Structurally Disentangled Feature Fields Distillation for 3D Understanding and Editing
Yoel Levy, David Shavin, Itai Lang, Sagie Benaim
TL;DR
The paper tackles the limitation of using a single view-independent 3D feature field when distilling 2D features into 3D representations. It introduces structurally disentangled feature fields comprising a view-independent component and a view-dependent (reflective) component learned from 2D supervision, enabling independent segmentation and editing of objects and their reflections. The method combines a NeRF-like backbone with explicit decomposition of color and features, and uses a two-stage training regime guided by pretrained 2D features (e.g., DINOv2) to achieve improved 3D segmentation, reflection segmentation, removal, and editing (color and roughness) while preserving realistic reflections. This approach yields state-of-the-art performance on 3D segmentation and enables novel applications like reflective-region removal and component-wise editing, with practical implications for 3D understanding and content creation from 2D supervision. The work opens avenues for more physically grounded 3D scene manipulation and suggests future exploration of additional physical factors and 2D feature alignment.
Abstract
Recent work has demonstrated the ability to leverage or distill pre-trained 2D features obtained using large pre-trained 2D models into 3D features, enabling impressive 3D editing and understanding capabilities using only 2D supervision.
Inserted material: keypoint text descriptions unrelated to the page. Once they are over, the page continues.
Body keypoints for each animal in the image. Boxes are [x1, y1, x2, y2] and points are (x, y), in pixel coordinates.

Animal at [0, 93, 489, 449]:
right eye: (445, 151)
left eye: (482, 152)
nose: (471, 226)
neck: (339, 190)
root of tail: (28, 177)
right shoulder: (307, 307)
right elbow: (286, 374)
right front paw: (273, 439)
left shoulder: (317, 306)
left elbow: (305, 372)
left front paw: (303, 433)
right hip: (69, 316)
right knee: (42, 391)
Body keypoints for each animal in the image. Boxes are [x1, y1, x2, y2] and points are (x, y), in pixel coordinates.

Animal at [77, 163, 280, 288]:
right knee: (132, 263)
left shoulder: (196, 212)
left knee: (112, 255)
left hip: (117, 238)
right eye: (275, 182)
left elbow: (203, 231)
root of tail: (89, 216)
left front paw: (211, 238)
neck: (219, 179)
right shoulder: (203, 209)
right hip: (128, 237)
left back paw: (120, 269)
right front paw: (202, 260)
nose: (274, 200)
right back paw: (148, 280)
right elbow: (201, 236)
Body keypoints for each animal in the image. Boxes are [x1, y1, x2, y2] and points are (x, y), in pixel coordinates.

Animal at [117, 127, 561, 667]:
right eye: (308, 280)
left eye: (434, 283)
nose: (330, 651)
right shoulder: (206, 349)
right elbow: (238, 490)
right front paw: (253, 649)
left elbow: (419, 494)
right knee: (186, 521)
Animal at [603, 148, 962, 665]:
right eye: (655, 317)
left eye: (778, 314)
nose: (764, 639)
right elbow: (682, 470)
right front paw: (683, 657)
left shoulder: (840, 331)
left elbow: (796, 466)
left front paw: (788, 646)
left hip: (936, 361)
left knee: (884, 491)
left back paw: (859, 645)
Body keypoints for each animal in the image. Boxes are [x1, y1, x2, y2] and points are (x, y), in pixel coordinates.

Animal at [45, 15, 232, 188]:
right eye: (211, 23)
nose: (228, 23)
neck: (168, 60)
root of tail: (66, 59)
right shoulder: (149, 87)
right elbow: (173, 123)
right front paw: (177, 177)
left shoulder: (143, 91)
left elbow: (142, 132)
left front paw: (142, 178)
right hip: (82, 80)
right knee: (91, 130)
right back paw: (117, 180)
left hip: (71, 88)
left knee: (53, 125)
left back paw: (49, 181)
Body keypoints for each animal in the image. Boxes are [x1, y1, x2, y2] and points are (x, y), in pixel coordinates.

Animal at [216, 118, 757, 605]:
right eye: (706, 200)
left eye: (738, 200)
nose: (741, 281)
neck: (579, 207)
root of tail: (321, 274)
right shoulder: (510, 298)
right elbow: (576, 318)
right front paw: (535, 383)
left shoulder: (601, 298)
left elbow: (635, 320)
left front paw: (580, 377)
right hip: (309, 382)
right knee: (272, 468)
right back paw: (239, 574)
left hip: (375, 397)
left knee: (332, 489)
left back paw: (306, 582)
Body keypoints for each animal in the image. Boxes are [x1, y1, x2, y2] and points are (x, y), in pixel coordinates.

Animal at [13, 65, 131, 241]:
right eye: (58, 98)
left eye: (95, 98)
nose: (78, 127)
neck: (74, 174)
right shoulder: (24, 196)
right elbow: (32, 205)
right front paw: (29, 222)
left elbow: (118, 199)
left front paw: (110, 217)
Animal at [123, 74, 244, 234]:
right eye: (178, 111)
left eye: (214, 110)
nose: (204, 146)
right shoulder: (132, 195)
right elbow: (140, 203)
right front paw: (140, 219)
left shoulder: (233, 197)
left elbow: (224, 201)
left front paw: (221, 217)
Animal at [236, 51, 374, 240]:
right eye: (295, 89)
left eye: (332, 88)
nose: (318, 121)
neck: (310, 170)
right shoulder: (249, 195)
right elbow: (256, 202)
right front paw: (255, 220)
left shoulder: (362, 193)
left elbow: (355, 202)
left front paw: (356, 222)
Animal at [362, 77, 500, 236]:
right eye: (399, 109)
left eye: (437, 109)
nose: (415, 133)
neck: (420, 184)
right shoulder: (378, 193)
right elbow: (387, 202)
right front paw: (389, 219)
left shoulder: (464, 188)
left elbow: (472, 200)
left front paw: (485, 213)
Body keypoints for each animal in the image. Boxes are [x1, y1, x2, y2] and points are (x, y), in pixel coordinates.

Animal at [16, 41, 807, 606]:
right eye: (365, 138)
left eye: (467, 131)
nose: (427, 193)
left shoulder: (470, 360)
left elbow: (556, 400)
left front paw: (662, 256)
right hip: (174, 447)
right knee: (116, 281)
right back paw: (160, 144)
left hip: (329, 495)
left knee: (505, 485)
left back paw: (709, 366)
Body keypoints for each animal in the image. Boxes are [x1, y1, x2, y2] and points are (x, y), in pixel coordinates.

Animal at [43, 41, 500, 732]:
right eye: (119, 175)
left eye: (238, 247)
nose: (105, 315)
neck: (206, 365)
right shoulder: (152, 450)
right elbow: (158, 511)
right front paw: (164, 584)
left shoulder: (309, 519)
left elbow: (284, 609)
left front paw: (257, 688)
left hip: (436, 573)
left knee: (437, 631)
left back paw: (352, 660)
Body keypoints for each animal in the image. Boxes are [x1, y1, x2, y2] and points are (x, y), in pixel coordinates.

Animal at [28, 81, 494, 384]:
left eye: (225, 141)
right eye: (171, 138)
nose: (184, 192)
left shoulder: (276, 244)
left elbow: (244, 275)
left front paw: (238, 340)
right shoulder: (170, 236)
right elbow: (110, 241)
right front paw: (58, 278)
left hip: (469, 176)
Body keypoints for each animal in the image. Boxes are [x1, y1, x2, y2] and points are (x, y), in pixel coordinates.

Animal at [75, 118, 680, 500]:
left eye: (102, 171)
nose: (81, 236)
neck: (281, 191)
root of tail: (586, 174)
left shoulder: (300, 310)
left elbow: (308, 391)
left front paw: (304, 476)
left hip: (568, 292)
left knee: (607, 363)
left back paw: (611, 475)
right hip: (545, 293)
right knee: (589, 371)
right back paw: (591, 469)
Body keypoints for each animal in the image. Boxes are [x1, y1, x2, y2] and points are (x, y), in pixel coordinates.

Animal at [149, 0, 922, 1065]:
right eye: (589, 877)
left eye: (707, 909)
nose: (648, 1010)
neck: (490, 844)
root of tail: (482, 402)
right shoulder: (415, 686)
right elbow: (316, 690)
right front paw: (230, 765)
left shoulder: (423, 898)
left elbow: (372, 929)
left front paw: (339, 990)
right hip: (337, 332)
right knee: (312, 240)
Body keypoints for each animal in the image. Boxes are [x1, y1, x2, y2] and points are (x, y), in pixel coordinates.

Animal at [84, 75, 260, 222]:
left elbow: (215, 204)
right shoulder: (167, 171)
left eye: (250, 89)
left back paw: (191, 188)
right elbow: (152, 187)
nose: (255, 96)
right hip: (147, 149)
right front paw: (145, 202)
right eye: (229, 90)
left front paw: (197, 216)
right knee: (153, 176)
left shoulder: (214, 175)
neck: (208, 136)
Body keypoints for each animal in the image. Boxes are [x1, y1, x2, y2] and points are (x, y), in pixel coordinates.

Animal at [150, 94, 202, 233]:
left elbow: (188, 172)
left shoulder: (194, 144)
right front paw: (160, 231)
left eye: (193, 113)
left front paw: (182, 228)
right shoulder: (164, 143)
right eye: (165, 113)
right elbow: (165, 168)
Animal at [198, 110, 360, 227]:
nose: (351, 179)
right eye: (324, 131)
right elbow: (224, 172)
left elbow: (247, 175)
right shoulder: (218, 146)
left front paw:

Although impressive, models assume that 3D features are captured using a single feature field and often make a simplifying assumption that features are view-independent. In this work, we propose instead to capture 3D features using multiple disentangled feature fields that capture different structural components of 3D features involving view-dependent and view-independent components, which can be learned from 2D feature supervision only. Subsequently, each element can be controlled in isolation, enabling semantic and structural understanding and editing capabilities. For instance, using a user click, one can segment 3D features corresponding to a given object and then segment, edit, or remove their view-dependent (reflective) properties. We evaluate our approach on the task of 3D segmentation and demonstrate a set of novel understanding and editing tasks.